As if providing an outer defence, a solid line of retail jewellers blocks two broad avenues from Antwerp’s famed diamond district. Access comes mainly through a side street with a police-controlled traffic barrier. More cops and soldiers (the latter attesting to Belgium’s ongoing terror alert) patrol the narrow streets inside.
The only vehicles seem to be armoured vans customized for the diamond trade or the occasional bicycle carrying an Orthodox Jew with long coat and side curls flowing in the wind but magnificent hat solidly perched.
Except for the Portuguese synagogue, the buildings look un-Antwerpishly drab, catering to four bourses, several major companies and many more smaller operations that buy and sell stones and/or cut and polish them, as well as businesses selling tools of the trade or offering services like laser inscription removal.

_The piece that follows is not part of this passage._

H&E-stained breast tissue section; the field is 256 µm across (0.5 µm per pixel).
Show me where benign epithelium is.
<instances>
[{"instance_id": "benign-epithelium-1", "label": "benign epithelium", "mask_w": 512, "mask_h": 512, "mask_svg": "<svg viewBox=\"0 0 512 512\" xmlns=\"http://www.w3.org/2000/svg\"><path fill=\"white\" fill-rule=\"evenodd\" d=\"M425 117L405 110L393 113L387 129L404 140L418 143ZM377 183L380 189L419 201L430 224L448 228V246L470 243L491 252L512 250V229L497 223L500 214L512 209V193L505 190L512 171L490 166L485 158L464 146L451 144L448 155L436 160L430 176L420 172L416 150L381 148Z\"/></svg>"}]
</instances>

Travel agents advertise flights to Mumbai and the Emirates, the Union Bank of India maintains a local branch and the neighbourhood postal outlet flogs a “one-of-a-kind diamond postage stamp.”

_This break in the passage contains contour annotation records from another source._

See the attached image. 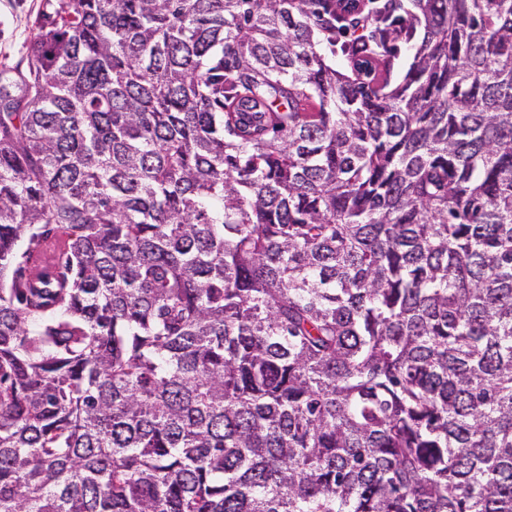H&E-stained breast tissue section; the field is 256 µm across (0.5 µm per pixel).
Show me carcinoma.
Here are the masks:
<instances>
[{
  "mask_svg": "<svg viewBox=\"0 0 512 512\" xmlns=\"http://www.w3.org/2000/svg\"><path fill=\"white\" fill-rule=\"evenodd\" d=\"M409 2L45 0L0 512H512V0Z\"/></svg>",
  "mask_w": 512,
  "mask_h": 512,
  "instance_id": "obj_1",
  "label": "carcinoma"
}]
</instances>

And there are no photos allowed, a courteous but firm police officer insists. “But I’m a journalist from Canada.” “I realize that, but it’s not allowed.” “Being a journalist from Canada?” “They don’t like it.”
“They” apparently represent the world’s diamond capital, a status Antwerp still holds for grading rough, although no longer for the art of transforming those stones into jewelry. One polishing factory, however, is DiamondLand, which welcomes visitors to its workshop before ushering them into the sales department.